And America’s most controversial president demanded the test take place. And the tech in question inspired a later president to propose another controversial ABM system.
You see? Controversial.
Amchitka is the southernmost link of the Aleutian Island chain that swings across the Bering Sea from North America almost to the Russian coast. The island lost its native Aleut population in the 19th century. After World War II, the Pentagon abandoned the airfield and base it hastily built there to repulse the Japanese invasion of the Aleutians.
In the 1950s, the Atomic Energy Commission investigated Amchitka as a potential nuclear test site but found it wanting. Later developments renewed government interest in the remote uninhabited island. After a successful 1965 underground test there, the Pentagon prepared to hammer the island with a really big blast.

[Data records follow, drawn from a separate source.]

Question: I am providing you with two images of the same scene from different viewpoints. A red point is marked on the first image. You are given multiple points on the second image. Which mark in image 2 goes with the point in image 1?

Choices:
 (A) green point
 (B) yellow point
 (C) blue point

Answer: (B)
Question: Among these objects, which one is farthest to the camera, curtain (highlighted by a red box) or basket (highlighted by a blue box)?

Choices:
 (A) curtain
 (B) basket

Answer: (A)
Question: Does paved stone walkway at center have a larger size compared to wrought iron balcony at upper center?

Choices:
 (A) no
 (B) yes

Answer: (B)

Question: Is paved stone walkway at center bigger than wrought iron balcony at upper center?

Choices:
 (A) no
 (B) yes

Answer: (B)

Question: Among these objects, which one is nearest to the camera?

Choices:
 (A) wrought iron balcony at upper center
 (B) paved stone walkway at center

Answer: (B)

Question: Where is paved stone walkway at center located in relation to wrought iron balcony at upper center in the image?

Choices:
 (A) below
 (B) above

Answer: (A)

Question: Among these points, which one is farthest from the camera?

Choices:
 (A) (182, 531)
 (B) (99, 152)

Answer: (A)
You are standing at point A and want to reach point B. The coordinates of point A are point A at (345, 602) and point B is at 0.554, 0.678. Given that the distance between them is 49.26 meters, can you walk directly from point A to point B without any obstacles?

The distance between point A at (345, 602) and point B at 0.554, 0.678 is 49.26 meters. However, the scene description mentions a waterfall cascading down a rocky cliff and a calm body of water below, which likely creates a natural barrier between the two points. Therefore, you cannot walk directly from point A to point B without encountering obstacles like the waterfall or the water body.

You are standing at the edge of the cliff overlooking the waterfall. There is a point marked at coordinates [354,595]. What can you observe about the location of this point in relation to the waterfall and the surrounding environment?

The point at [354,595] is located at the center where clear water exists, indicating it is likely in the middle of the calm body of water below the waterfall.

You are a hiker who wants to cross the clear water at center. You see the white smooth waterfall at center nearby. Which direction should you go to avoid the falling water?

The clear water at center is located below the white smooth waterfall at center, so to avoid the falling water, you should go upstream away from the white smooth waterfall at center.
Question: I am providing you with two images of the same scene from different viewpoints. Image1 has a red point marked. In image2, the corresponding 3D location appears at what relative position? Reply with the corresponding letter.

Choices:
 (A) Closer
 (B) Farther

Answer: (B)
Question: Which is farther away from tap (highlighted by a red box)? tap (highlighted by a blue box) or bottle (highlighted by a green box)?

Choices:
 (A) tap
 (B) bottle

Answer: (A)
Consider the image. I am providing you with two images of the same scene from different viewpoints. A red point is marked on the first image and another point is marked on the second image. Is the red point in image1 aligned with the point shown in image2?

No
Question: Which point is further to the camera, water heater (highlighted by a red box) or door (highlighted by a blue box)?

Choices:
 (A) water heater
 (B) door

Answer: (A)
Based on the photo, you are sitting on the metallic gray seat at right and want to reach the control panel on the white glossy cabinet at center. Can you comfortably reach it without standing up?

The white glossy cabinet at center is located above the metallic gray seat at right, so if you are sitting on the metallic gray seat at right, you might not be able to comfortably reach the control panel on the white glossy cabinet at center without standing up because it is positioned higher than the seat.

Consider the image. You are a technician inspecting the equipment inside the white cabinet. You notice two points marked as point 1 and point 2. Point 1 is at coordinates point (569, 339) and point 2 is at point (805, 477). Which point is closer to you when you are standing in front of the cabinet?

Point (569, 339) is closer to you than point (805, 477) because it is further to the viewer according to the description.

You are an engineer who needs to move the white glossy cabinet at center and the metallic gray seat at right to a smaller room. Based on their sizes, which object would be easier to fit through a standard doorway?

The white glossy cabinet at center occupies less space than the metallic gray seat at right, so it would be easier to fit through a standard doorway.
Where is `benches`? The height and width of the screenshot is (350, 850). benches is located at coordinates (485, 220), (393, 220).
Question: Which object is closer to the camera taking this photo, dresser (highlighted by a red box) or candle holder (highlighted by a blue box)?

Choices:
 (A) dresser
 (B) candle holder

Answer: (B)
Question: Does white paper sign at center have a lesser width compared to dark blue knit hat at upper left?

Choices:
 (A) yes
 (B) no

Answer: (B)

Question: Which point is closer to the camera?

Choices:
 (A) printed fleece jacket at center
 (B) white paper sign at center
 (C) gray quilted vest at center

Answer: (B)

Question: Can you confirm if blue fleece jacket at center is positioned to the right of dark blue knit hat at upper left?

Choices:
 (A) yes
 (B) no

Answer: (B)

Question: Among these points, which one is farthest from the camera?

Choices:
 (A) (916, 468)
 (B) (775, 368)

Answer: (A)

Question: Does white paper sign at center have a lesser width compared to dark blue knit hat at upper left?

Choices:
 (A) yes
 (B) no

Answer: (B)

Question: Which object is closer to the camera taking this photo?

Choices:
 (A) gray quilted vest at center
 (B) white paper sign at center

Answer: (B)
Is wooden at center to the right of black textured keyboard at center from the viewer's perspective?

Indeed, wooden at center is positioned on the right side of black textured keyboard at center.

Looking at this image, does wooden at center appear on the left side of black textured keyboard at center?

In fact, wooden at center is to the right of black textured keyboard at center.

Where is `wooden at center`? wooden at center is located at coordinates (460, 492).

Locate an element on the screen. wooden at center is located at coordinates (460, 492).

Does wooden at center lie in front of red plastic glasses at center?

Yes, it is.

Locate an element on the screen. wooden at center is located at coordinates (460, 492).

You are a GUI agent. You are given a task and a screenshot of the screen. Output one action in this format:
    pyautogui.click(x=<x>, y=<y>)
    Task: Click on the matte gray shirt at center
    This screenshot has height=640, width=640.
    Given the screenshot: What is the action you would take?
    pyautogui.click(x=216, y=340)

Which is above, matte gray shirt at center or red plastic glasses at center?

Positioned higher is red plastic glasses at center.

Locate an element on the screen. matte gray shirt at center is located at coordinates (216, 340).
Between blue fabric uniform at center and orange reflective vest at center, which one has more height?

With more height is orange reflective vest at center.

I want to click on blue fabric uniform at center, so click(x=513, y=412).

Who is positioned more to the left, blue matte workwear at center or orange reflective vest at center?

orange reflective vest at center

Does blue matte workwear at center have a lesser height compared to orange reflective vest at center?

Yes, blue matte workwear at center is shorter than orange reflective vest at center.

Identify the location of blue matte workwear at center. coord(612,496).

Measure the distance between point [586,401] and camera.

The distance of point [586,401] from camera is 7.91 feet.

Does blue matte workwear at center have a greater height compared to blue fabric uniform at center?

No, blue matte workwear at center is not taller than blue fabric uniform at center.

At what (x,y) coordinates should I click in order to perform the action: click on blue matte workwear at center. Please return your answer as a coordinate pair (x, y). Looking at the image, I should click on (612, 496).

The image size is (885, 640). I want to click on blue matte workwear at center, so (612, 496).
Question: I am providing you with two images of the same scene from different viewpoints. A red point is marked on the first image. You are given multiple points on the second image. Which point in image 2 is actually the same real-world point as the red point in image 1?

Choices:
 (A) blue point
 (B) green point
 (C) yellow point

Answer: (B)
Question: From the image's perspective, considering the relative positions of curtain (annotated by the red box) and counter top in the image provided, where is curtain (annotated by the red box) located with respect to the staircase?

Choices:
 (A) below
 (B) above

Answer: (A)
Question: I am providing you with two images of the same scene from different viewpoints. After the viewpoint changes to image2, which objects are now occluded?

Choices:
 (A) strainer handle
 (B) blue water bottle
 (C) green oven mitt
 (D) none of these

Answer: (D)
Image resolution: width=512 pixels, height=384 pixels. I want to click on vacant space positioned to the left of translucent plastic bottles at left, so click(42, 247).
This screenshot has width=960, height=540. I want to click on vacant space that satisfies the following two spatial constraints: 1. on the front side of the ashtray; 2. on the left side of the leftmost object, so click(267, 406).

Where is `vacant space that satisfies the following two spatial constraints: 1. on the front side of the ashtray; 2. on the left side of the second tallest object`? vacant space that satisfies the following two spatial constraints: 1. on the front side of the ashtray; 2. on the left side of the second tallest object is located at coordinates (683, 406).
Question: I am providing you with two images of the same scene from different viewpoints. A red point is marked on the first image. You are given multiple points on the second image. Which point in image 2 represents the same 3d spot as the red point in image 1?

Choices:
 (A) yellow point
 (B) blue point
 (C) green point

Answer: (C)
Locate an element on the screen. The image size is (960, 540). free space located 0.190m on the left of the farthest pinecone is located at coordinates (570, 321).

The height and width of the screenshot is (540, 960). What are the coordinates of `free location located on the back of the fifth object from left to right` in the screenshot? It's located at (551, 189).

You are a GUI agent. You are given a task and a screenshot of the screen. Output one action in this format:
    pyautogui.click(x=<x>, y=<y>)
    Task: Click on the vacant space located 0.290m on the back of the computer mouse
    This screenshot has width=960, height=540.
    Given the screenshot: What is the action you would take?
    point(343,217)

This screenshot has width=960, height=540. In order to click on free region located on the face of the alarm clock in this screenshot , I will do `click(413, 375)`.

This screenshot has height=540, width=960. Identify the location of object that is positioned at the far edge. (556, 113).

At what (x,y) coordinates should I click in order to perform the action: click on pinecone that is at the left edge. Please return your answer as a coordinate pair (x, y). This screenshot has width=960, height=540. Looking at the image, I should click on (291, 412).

By the late 1960s, both the United States and USSR pushed hard to develop defenses against each others’ huge arsenals of ICBMs. At the time, the only workable solution was squadrons of nuclear-tipped anti-missile missiles guided by gigantic high-powered radars.
The American system relied on two different missiles—the very powerful Spartan space interceptor and the very fast Sprint high-altitude rocket.
The Spartan would soar high into space and detonate its special five-megaton warhead within range of incoming Soviet ICBMs. The Sprint would rip into the high stratosphere at Mach 10 to destroy any surviving warheads with its one-megaton blast.
The Spartan’s W-71 warhead was very “clean”—it produced little debris and killed its target with a massive flood of X-rays. Essentially a multi-megaton “neutron bomb”—though it gave off relatively few neutrons—the W-71 minimized fallout effects that could blind American space-tracking radars during Armageddon.
Plowshare and Greenpeace
Its design principles originated in a noble effort to tame the atom for peaceful uses. Project Plowshare looked into various ways nuclear explosions might serve civilian purposes.
Concepts the U.S. government seriously considered included blasting out a deep-water harbor in Alaska, blowing up a mountain in southern California for a railroad cut and digging a new canal across Central America.
Civil engineering projects couldn’t proceed if radiation lingered, so weapons designers designed “clean” bombs that produced little fallout. Nevertheless, Project Plowshare’s lofty goals ran aground on public opposition to nuclear explosions and their effects.